A military that would exhaust its key missile stocks in days or weeks of high-intensity conflict is not a military that can credibly threaten or execute a sustained campaign against a peer or near-peer adversary. In the link below, expert Jennifer Kavanaugh joins The John Quincy Adams Society’s Security Dilemma podcast and places this military readiness problem in the context of the Iran war:
This also has direct implications for various other domains:
- Taiwan. A conflict in the Taiwan Strait would be primarily an air and naval fight involving exactly the kinds of munitions — SM-3, SM-6, THAAD, long-range precision strike — that are in the shortest supply. Wargames conducted by CSIS, RAND, and the Pentagon’s own analytical community have consistently found that the U.S. runs out of critical munitions within one to two weeks of a high-intensity Taiwan conflict.

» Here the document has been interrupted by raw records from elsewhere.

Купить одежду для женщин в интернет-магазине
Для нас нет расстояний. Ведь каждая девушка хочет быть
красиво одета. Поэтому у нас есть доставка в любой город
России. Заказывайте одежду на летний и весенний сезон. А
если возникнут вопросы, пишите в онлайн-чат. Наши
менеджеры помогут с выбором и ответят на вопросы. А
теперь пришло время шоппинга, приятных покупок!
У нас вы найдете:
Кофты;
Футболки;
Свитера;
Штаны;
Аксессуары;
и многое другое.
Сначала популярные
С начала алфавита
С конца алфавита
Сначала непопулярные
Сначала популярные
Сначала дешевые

- NATO and Eastern Europe. In the event Russia were to attack a NATO ally, the United States would be called upon to conduct theater air defense and precision strike operations in Europe. Those operations would demand the same missile systems already under stress.
- The Middle East at large. As the 12-day war demonstrated, defending Israeli airspace from a sustained Iranian ballistic missile campaign can consume a significant fraction of deployed U.S. missile defense stocks.
Perhaps most importantly: adversaries know this. Chinese military planners, Russian strategists, and Iranian defense officials all read the same open-source analyses that we do. They know that the United States has shallow magazines. They know that a strategy of attrition — firing large numbers of cheaper missiles to exhaust expensive American interceptors — is viable. This knowledge degrades deterrence.
Part V: Lessons
Treat Munitions Production as a National Security Imperative, Not a Procurement Line Item
The federal government has an important tool to help speed up the production of critical munitions: the Defense Production Act (DPA). The DPA exists to allow the government to compel and accelerate domestic production of materials essential to national security. It should be used — aggressively and consistently — to expand production lines for Patriot PAC-3 MSE, THAAD interceptors, SM-3, SM-6, and long-range precision strike munitions.
Fund the Industrial Base, Not Just the Platforms
Congress has a tendency to fund new weapons platforms — the shiny aircraft, the new destroyer hull — while not funding consistent supplies of ammunition and missiles that give those platforms meaning. This must stop. Every dollar spent on a platform that cannot be supplied and sustained in wartime is a dollar poorly spent. In addition, Congress should fund long-term contracts for munitions – not just year-to-year – to incentivize manufacturers to expand and maintain robust capacity.
Bring Production Home
The United States cannot be totally dependent on foreign sources for components critical to its own missile production. Supply chains for rare earth elements, specialty chemicals, and precision components must be re-shored. This is an area where an America First industrial policy and national security converge.
Rationalize Commitments to Match Capabilities
This is the hardest but most important point. The United States cannot maintain credible security guarantees to every nation on earth with the force structure and munitions inventory it actually possesses. Either we dramatically expand that inventory — which will take years and significant resources — or we make hard choices about which commitments are truly vital to American national interests. A foreign policy grounded in realism and restraint does not pretend that we can do everything for everyone. It makes hard choices and prioritizes ruthlessly.